I want to fit models with the formula ModelFrame(y ~ x1, mydata), ModelFrame(y ~ x2, mydata), etc. until ModelFrame(y ~ x5000, mydata). ModelFrame can be switched to glm or lmm as I believe they use the same formula.jl code.

How do I create a model such that I can do something like ModelFrame(y ~ names(mydata), mydata) where x is any number? This would allow looping over variables. However, I’m not really sure what type of variable is being given after the tilde because ModelFrame(y ~ names(mydata)[2], mydata), ModelFrame(y ~ Symbol(:x1), mydata), or ModelFrame(y ~“x1”, mydata) don’t work.

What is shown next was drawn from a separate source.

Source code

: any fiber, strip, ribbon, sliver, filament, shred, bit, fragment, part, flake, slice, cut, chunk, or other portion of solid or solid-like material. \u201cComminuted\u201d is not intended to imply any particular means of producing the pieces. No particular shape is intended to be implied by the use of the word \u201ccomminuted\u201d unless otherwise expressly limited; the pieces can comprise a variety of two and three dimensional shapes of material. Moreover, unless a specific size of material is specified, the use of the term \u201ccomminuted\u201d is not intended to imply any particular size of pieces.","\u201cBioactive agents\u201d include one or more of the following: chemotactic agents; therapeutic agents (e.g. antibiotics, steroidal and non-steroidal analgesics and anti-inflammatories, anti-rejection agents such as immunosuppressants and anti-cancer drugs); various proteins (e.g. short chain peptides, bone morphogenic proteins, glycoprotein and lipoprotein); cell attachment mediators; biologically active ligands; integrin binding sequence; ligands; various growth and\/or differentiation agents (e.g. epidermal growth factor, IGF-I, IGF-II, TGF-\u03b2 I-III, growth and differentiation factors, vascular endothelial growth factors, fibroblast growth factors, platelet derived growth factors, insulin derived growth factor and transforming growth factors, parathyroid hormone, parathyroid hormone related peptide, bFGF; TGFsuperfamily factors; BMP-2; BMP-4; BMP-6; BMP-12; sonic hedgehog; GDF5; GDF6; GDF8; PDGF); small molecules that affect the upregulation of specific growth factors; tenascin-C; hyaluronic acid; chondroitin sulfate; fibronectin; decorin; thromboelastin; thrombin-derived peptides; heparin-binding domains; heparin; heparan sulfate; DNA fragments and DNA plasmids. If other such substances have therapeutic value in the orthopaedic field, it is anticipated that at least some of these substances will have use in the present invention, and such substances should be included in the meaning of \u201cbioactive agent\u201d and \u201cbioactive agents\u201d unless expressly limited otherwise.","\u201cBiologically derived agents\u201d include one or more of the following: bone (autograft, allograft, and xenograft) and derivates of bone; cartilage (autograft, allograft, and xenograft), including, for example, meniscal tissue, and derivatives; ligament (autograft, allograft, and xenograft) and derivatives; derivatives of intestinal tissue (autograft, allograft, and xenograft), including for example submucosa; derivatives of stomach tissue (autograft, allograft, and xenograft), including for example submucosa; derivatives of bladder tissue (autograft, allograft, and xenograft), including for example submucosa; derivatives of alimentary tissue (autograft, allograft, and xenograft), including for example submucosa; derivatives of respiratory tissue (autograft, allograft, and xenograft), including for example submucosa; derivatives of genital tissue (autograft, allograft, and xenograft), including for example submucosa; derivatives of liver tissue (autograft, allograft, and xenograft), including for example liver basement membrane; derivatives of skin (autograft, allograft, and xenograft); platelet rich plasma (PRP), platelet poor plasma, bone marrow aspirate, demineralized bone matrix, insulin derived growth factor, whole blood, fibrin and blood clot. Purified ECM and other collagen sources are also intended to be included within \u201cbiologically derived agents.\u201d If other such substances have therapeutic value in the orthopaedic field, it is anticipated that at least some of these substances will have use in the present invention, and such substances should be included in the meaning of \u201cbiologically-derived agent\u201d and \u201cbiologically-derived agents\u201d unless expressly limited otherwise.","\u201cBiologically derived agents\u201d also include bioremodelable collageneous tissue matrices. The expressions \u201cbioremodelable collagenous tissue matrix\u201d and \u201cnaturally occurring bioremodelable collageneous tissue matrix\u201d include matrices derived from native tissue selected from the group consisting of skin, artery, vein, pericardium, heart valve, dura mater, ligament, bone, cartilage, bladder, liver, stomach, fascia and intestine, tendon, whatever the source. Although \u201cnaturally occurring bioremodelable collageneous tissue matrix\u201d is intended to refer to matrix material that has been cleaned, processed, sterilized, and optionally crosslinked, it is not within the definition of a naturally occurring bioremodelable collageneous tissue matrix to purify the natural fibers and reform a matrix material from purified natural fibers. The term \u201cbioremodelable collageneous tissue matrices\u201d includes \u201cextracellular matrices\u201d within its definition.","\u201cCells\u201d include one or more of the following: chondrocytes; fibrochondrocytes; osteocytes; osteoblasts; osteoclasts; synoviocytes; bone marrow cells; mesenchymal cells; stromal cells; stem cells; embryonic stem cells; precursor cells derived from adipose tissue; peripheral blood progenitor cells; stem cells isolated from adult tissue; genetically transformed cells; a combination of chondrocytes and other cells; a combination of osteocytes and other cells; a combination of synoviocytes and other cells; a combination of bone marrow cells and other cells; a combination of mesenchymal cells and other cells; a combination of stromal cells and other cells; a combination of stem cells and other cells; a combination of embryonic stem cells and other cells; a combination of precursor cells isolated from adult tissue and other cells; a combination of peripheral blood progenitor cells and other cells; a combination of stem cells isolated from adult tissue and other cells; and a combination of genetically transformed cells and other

You can use interpolation. Here some minimal examples using Symbols or Strings

```
julia> names = [:a,:b,:c]
3-element Array{Symbol,1}:
:a
:b
:c
julia> y ~ $(names[2])
Formula: y ~ b
julia> names_str = ["a","b","c"]
3-element Array{String,1}:
"a"
"b"
"c"
julia> y ~ $(Symbol(names_str[2]))
Formula: y ~ b
```

1 Like

A bit of trivia: When you open up Julia and don’t import any package you can see that the syntax still works but throws an error

```
julia> y ~ x
ERROR: UndefVarError: @~ not defined
```

So what is happening is that `y ~ x + z`

is just a syntax sugar for the macro `@~ y x + z`

```
julia> :(y ~ x)
:(@~ y x)
julia> :(y ~ x + y)
:(@~ y x + y)
```

This is the reason why things were unintuitive for you, because the code you typed was not evaluated, but instead just passed as an expression to the macro implementation.